Another Government Computer Failure

How long does it take to figure out that something is not going to work? It took the California Department of Transportation (Caltrans) seven years and $10 million to abandon plans to automate the way it grants permits to truckers carrying oversized loads on California roads and highways.

The Sacramento Bee
(March 2nd) has reported that the latest software failure has become “a long and puzzling line of computer contract failures in California government .... [State government] has repeatedly spent millions of dollars on projects that were ill-designed or mismanaged or simply collapsed under the weight of their own complexity.”

Caltrans officials decided the agency needed a computerized system when an investigation revealed a Caltrans employee had given a truck driver with an oversized load a permit and bad directions, causing the truck to crash into an overpass and kill a motorist. 

Caltrans hired a private firm to get the program running by 2002. The project should not have been difficult to complete.
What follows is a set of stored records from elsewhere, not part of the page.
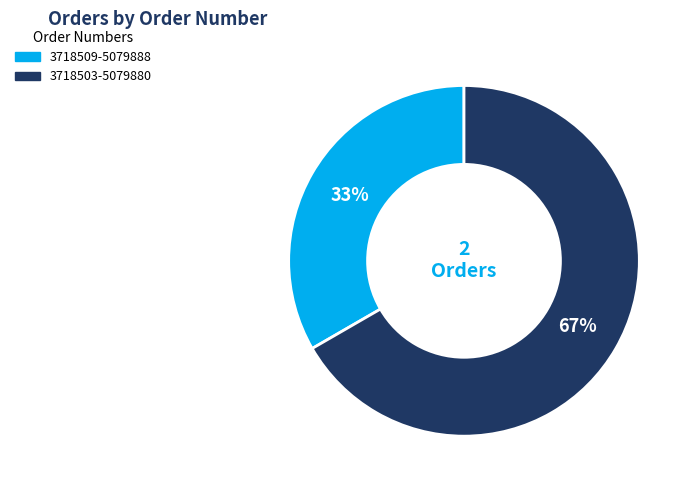

How many segments does this pie chart have?

2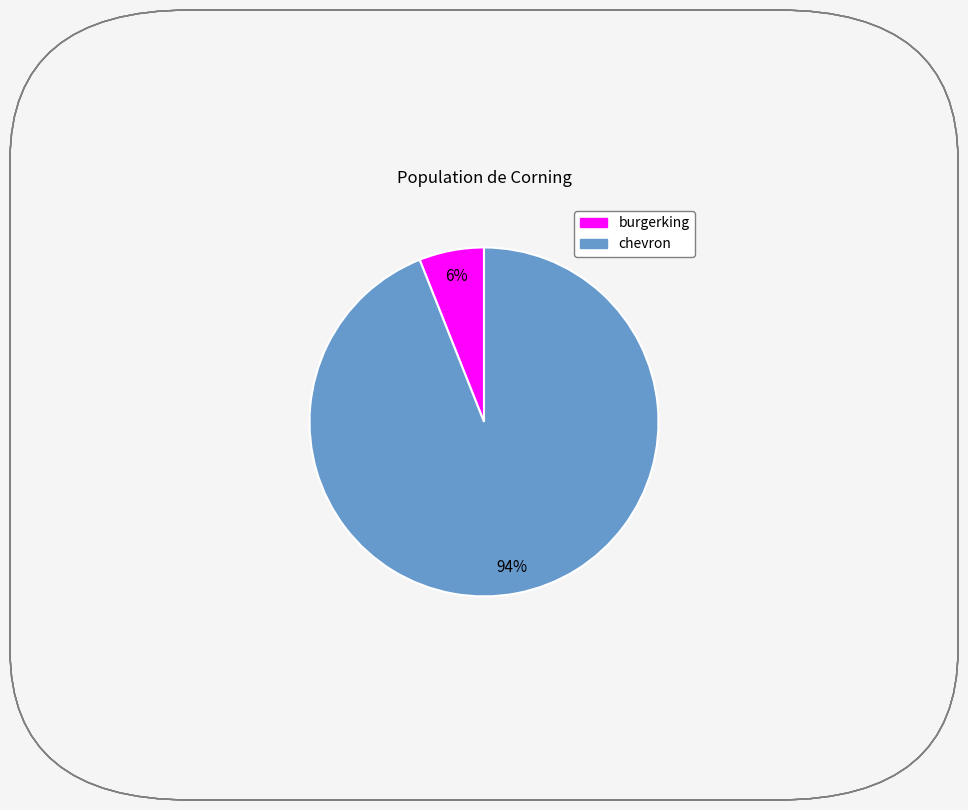

True or false: burgerking accounts for 6% of the total.

True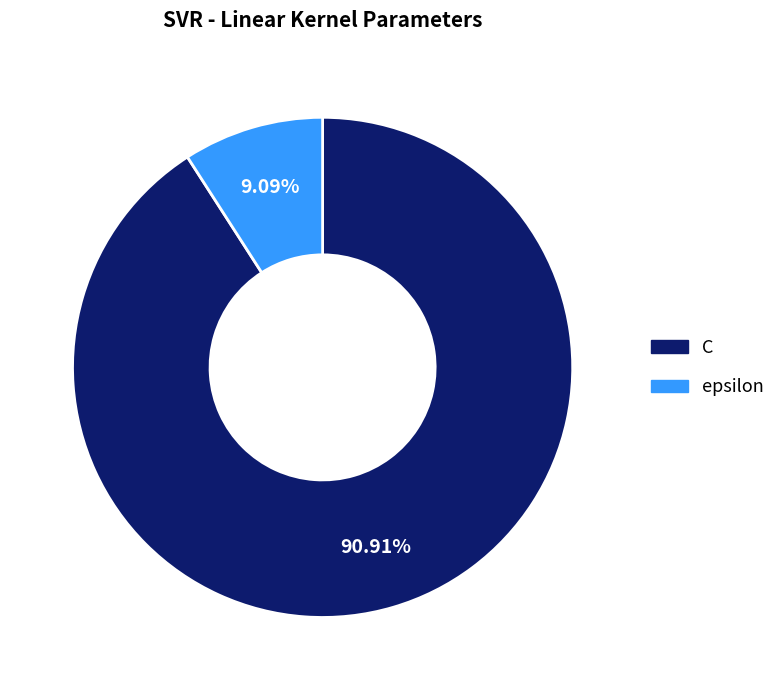

What is the total percentage of C and epsilon?

100.0%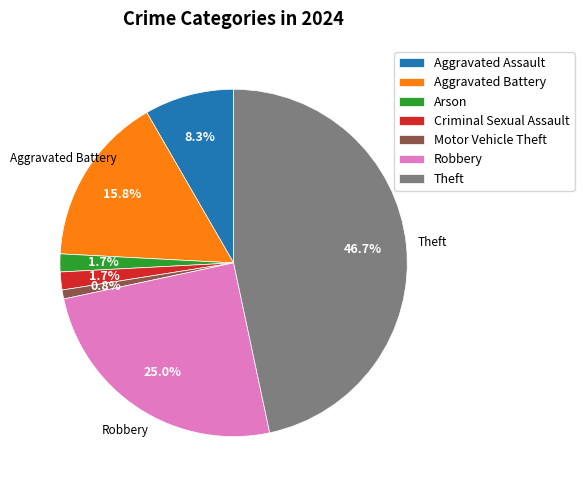

What percentage is the Aggravated Assault slice, to the nearest percent?

8%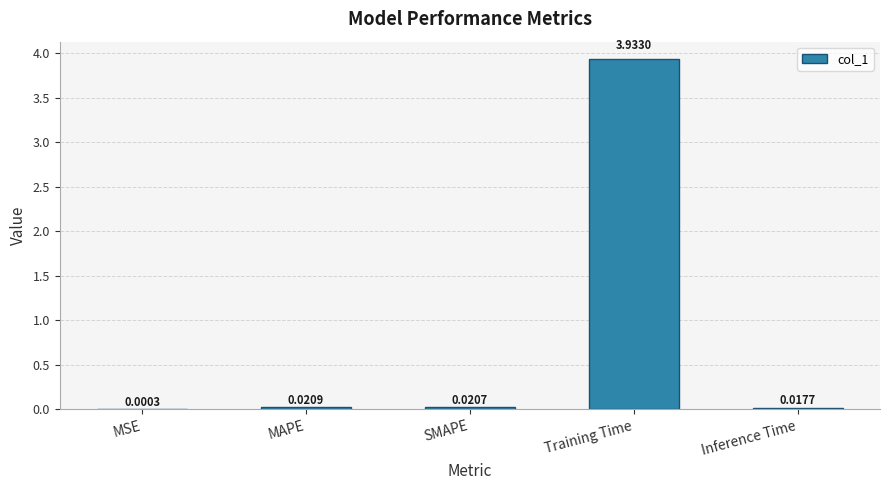

What is the sum of all values?

4.0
The firm had already created a program that was being used in several other states. 

In the Bee report, Robert Copp, Caltrans’ chief of traffic operations, said he believed that the project “could be done,” even though the firm could not show any progress on the project.

After the contractor missed several dates for completion, the last being October 2005, and the price rose to $15 million, the job sat in limbo. Caltrans and the software company struggled to negotiate amendments to the project specifications. Finally, last year, the state gave up and cut its losses.

“In a settlement, the state paid the firm…$1.7 million to wind up the deal. That brought the company’s total earning on the project to $2.6 million since 2002. The rest of the money was spent on state employee overseeing the job, computer equipment, and an independent consultant to assess the progress – or lack of it – on the project.”

According to Copp, “It was clear that we were not going to be able to use this software to operate the system.” Something he should have figured out after the first delay.

Copp has not completely given up on automating the process.  He told the Bee,“We are going to go out and do a market analysis and see if there is software available that we can use.”   Maybe the second try will not be such a waste.